Reproduce the text of the data below with each "Save this" changed to "Bookmark this" and nothing else altered, leaving out the pictures.

** SUPPLIED ENTRIES follows **

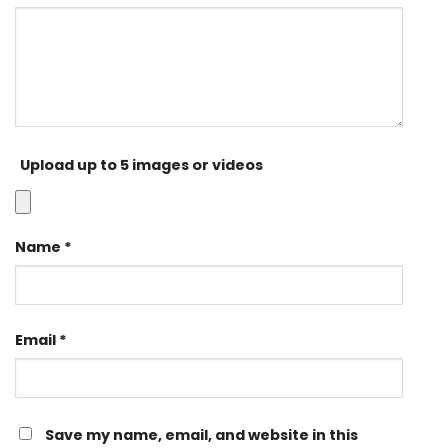
Upload up to 5 images or videos
Name
*
Email
*
Save my name, email, and website in this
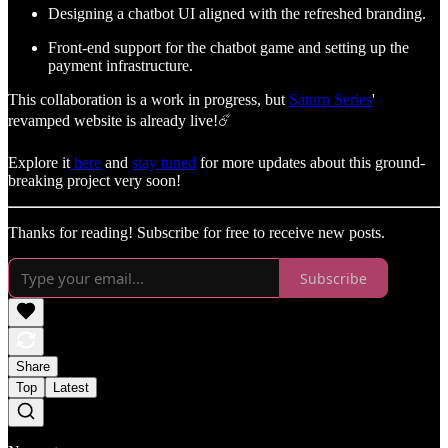
Designing a chatbot UI aligned with the refreshed branding.
Front-end support for the chatbot game and setting up the
payment infrastructure.
This collaboration is a work in progress, but
Saturn Series
'
revamped website is already live!☄️
Explore it
here
and
stay tuned
for more updates about this ground-
breaking project very soon!
Thanks for reading! Subscribe for free to receive new posts.
Subscribe
Share
Top
Latest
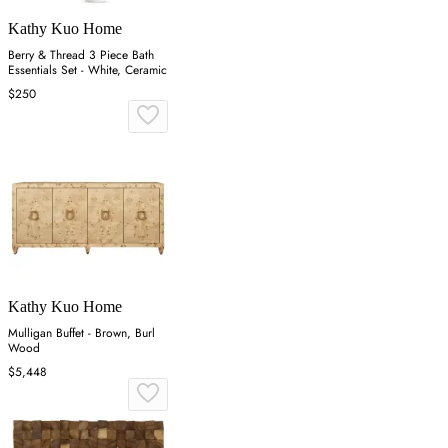
Kathy Kuo Home
Berry & Thread 3 Piece Bath
Essentials Set - White, Ceramic
$250
Kathy Kuo Home
Mulligan Buffet - Brown, Burl
Wood
$5,448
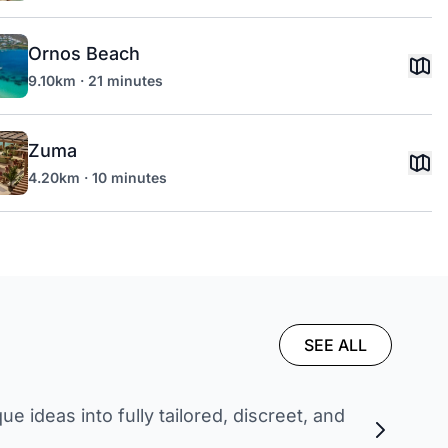
Ornos Beach
9.10km · 21 minutes
Zuma
4.20km · 10 minutes
SEE ALL
 ideas into fully tailored, discreet, and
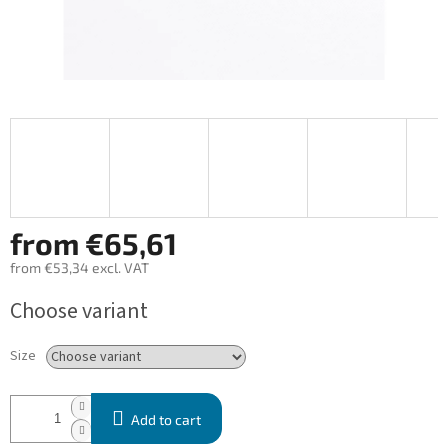
from
€65,61
from
€53,34
excl. VAT
Measure
Choose variant
price:
Size
Add to cart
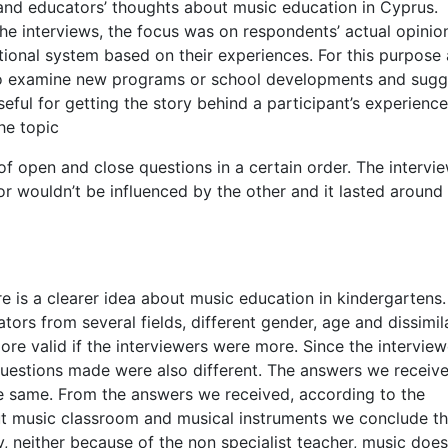
and educators’ thoughts about music education in Cyprus.
he interviews, the focus was on respondents’ actual opinio
ional system based on their experiences. For this purpose 
 to examine new programs or school developments and sugg
eful for getting the story behind a participant’s experienc
he topic
of open and close questions in a certain order. The intervi
r wouldn’t be influenced by the other and it lasted around
re is a clearer idea about music education in kindergartens.
tors from several fields, different gender, age and dissimil
ore valid if the interviewers were more. Since the interview
 questions made were also different. The answers we receiv
e same. From the answers we received, according to the
ut music classroom and musical instruments we conclude th
y, neither because of the non specialist teacher, music does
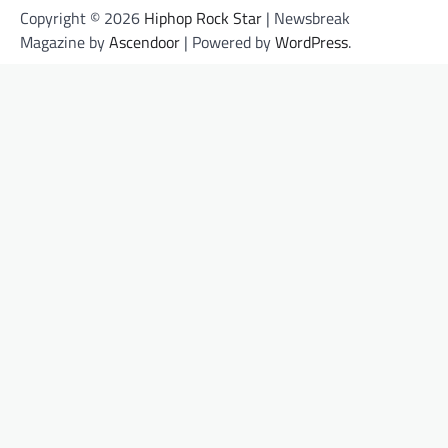
Copyright © 2026
Hiphop Rock Star
| Newsbreak
Magazine by
Ascendoor
| Powered by
WordPress
.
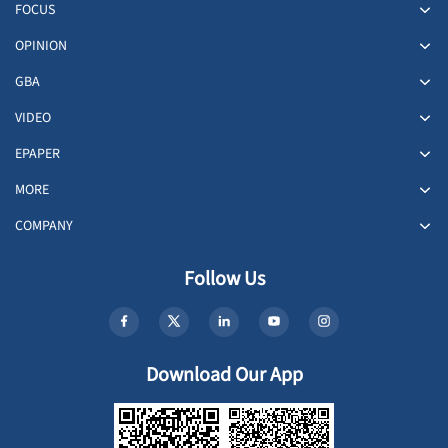
FOCUS
OPINION
GBA
VIDEO
EPAPER
MORE
COMPANY
Follow Us
Download Our App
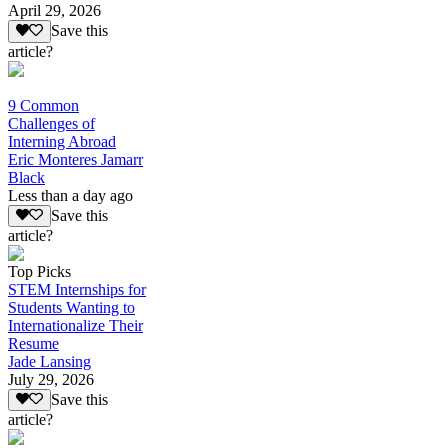
April 29, 2026
Save this
article?
9 Common
Challenges of
Interning Abroad
Eric Monteres Jamarr
Black
Less than a day ago
Save this
article?
Top Picks
STEM Internships for
Students Wanting to
Internationalize Their
Resume
Jade Lansing
July 29, 2026
Save this
article?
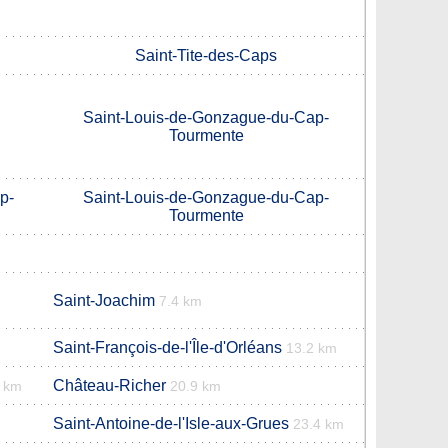
Saint-Tite-des-Caps
Saint-Louis-de-Gonzague-du-Cap-
Tourmente
p-
Saint-Louis-de-Gonzague-du-Cap-
Tourmente
Saint-Joachim
7.4 km
Saint-François-de-l'Île-d'Orléans
13.2 km
Château-Richer
9 km
20.9 km
Saint-Antoine-de-l'Isle-aux-Grues
23.4 km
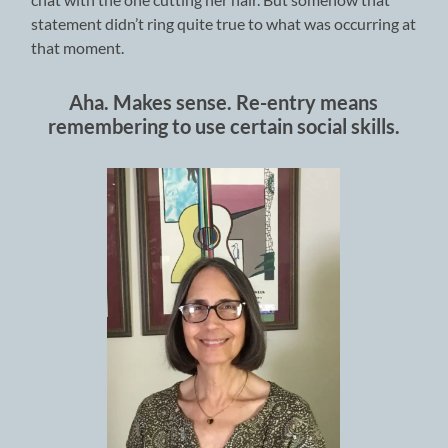
statement didn’t ring quite true to what was occurring at
that moment.
Aha. Makes sense. Re-entry means
remembering to use certain social skills.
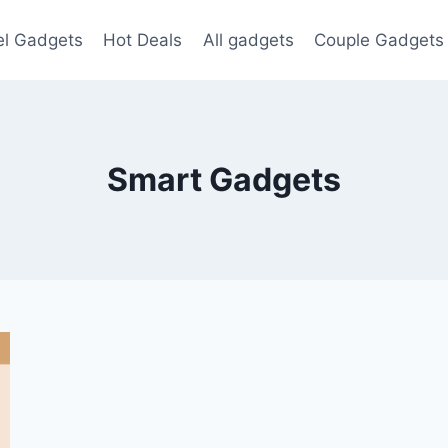
el Gadgets
Hot Deals
All gadgets
Couple Gadgets
Smart Gadgets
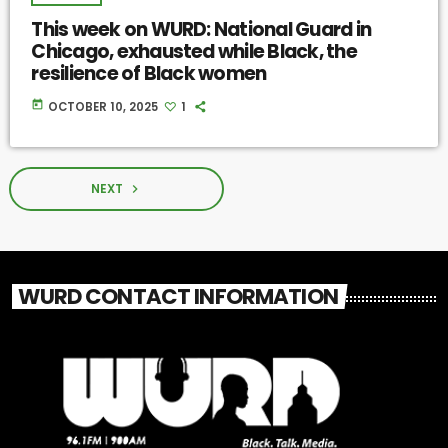
This week on WURD: National Guard in
Chicago, exhausted while Black, the
resilience of Black women
today
OCTOBER 10, 2025
1
NEXT
navigate_next
WURD CONTACT INFORMATION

** End of SUPPLIED ENTRIES **

## YOUR SOLUTION
Upload up to 5 images or videos
Name
*
Email
*
Save my name, email, and website in this
Designing a chatbot UI aligned with the refreshed branding.
Front-end support for the chatbot game and setting up the
payment infrastructure.
This collaboration is a work in progress, but
Saturn Series
'
revamped website is already live!☄️
Explore it
here
and
stay tuned
for more updates about this ground-
breaking project very soon!
Thanks for reading! Subscribe for free to receive new posts.
Subscribe
Share
Top
Latest
Kathy Kuo Home
Berry & Thread 3 Piece Bath
Essentials Set - White, Ceramic
$250
Kathy Kuo Home
Mulligan Buffet - Brown, Burl
Wood
$5,448
Ornos Beach
9.10km · 21 minutes
Zuma
4.20km · 10 minutes
SEE ALL
 ideas into fully tailored, discreet, and
from
€65,61
from
€53,34
excl. VAT
Measure
Choose variant
price:
Size
Add to cart
and educators’ thoughts about music education in Cyprus.
he interviews, the focus was on respondents’ actual opinio
ional system based on their experiences. For this purpose 
 to examine new programs or school developments and sugg
eful for getting the story behind a participant’s experienc
he topic
of open and close questions in a certain order. The intervi
r wouldn’t be influenced by the other and it lasted around
re is a clearer idea about music education in kindergartens.
tors from several fields, different gender, age and dissimil
ore valid if the interviewers were more. Since the interview
 questions made were also different. The answers we receiv
e same. From the answers we received, according to the
ut music classroom and musical instruments we conclude th
y, neither because of the non specialist teacher, music does
Copyright © 2026
Hiphop Rock Star
| Newsbreak
Magazine by
Ascendoor
| Powered by
WordPress
.
FOCUS
OPINION
GBA
VIDEO
EPAPER
MORE
COMPANY
Follow Us
Download Our App
April 29, 2026
Bookmark this
article?
9 Common
Challenges of
Interning Abroad
Eric Monteres Jamarr
Black
Less than a day ago
Bookmark this
article?
Top Picks
STEM Internships for
Students Wanting to
Internationalize Their
Resume
Jade Lansing
July 29, 2026
Bookmark this
article?
Saint-Tite-des-Caps
Saint-Louis-de-Gonzague-du-Cap-
Tourmente
p-
Saint-Louis-de-Gonzague-du-Cap-
Tourmente
Saint-Joachim
7.4 km
Saint-François-de-l'Île-d'Orléans
13.2 km
Château-Richer
9 km
20.9 km
Saint-Antoine-de-l'Isle-aux-Grues
23.4 km
statement didn’t ring quite true to what was occurring at
that moment.
Aha. Makes sense. Re-entry means
remembering to use certain social skills.
el Gadgets
Hot Deals
All gadgets
Couple Gadgets
Smart Gadgets
This week on WURD: National Guard in
Chicago, exhausted while Black, the
resilience of Black women
today
OCTOBER 10, 2025
1
NEXT
navigate_next
WURD CONTACT INFORMATION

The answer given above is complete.